Reproduce every one of the lines below word for word, leaving the pictures out of your answer.

Page images with their extracted text
- - -
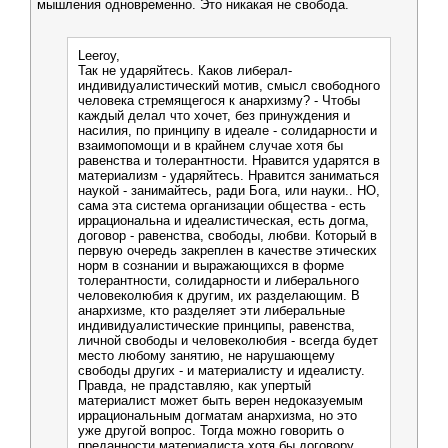
мышления одновременно. Это никакая не свобода.
Leeroy,
Так не ударяйтесь. Каков либерал-
индивидуалистический мотив, смысл свободного
человека стремящегося к анархизму? - Чтобы
каждый делал что хочет, без принуждения и
насилия, по принципу в идеале - солидарности и
взаимопомощи и в крайнем случае хотя бы
равенства и толерантности. Нравится ударятся в
материализм - ударяйтесь. Нравится заниматься
наукой - занимайтесь, ради Бога, или науки.. НО,
сама эта система организации общества - есть
иррациональна и идеалистическая, есть догма,
договор - равенства, свободы, любви. Который в
первую очередь закреплен в качестве этических
норм в сознании и выражающихся в форме
толерантности, солидарности и либерального
человеколюбия к другим, их разделающим. В
анархизме, кто разделяет эти либеральные
индивидуалистические принципы, равенства,
личной свободы и человеколюбия - всегда будет
место любому занятию, не нарушающему
свободы других - и материалисту и идеалисту.
Правда, не прадставляю, как упертый
материалист может быть верен недоказуемым
иррациональным догматам анархизма, но это
уже другой вопрос. Тогда можно говорить о
преданности материалиста хотя бы договору,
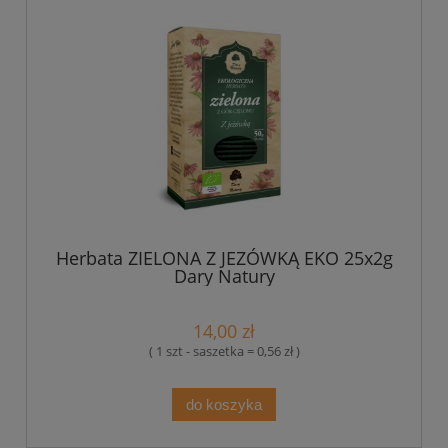
Herbata ZIELONA Z JEZÓWKĄ EKO 25x2g
Dary Natury
14,00 zł
( 1 szt - saszetka = 0,56 zł )
do koszyka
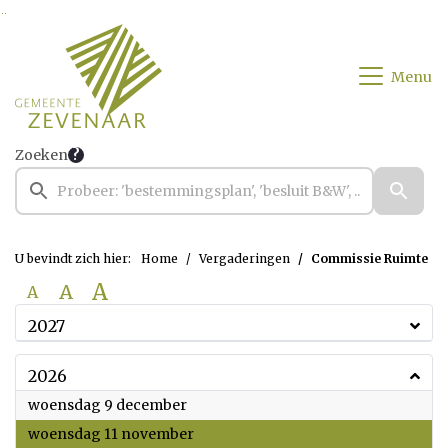
Ga naar de inhoud van deze pagina
Ga naar het zoeken
Ga naar het menu
Menu
Zoeken
U bevindt zich hier:
Home
Vergaderingen
Commissie Ruimte
A
A
A
2027
2026
2026
woensdag 9 december
2026
woensdag 11 november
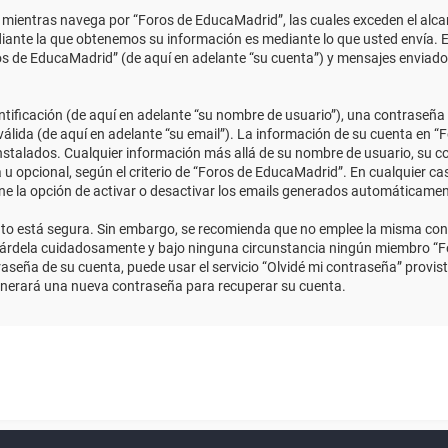
ientras navega por “Foros de EducaMadrid”, las cuales exceden el alcan
ante la que obtenemos su información es mediante lo que usted envía. E
ros de EducaMadrid” (de aquí en adelante “su cuenta”) y mensajes enviado
ficación (de aquí en adelante “su nombre de usuario”), una contraseña p
válida (de aquí en adelante “su email”). La información de su cuenta en “
instalados. Cualquier información más allá de su nombre de usuario, su co
 u opcional, según el criterio de “Foros de EducaMadrid”. En cualquier ca
ene la opción de activar o desactivar los emails generados automáticame
anto está segura. Sin embargo, se recomienda que no emplee la misma con
uárdela cuidadosamente y bajo ninguna circunstancia ningún miembro “Fo
aseña de su cuenta, puede usar el servicio “Olvidé mi contraseña” provist
enerará una nueva contraseña para recuperar su cuenta.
- - -
= Written solution =
мышления одновременно. Это никакая не свобода.
Leeroy,
Так не ударяйтесь. Каков либерал-
индивидуалистический мотив, смысл свободного
человека стремящегося к анархизму? - Чтобы
каждый делал что хочет, без принуждения и
насилия, по принципу в идеале - солидарности и
взаимопомощи и в крайнем случае хотя бы
равенства и толерантности. Нравится ударятся в
материализм - ударяйтесь. Нравится заниматься
наукой - занимайтесь, ради Бога, или науки.. НО,
сама эта система организации общества - есть
иррациональна и идеалистическая, есть догма,
договор - равенства, свободы, любви. Который в
первую очередь закреплен в качестве этических
норм в сознании и выражающихся в форме
толерантности, солидарности и либерального
человеколюбия к другим, их разделающим. В
анархизме, кто разделяет эти либеральные
индивидуалистические принципы, равенства,
личной свободы и человеколюбия - всегда будет
место любому занятию, не нарушающему
свободы других - и материалисту и идеалисту.
Правда, не прадставляю, как упертый
материалист может быть верен недоказуемым
иррациональным догматам анархизма, но это
уже другой вопрос. Тогда можно говорить о
преданности материалиста хотя бы договору,
Herbata ZIELONA Z JEZÓWKĄ EKO 25x2g
Dary Natury
14,00 zł
( 1 szt - saszetka = 0,56 zł )
do koszyka
Ga naar de inhoud van deze pagina
Ga naar het zoeken
Ga naar het menu
Menu
Zoeken
U bevindt zich hier:
Home
Vergaderingen
Commissie Ruimte
A
A
A
2027
2026
2026
woensdag 9 december
2026
woensdag 11 november
ientras navega por “Foros de EducaMadrid”, las cuales exceden el alcan
ante la que obtenemos su información es mediante lo que usted envía. E
ros de EducaMadrid” (de aquí en adelante “su cuenta”) y mensajes enviado
ficación (de aquí en adelante “su nombre de usuario”), una contraseña p
válida (de aquí en adelante “su email”). La información de su cuenta en “
instalados. Cualquier información más allá de su nombre de usuario, su co
 u opcional, según el criterio de “Foros de EducaMadrid”. En cualquier ca
ene la opción de activar o desactivar los emails generados automáticame
anto está segura. Sin embargo, se recomienda que no emplee la misma con
uárdela cuidadosamente y bajo ninguna circunstancia ningún miembro “Fo
aseña de su cuenta, puede usar el servicio “Olvidé mi contraseña” provist
enerará una nueva contraseña para recuperar su cuenta.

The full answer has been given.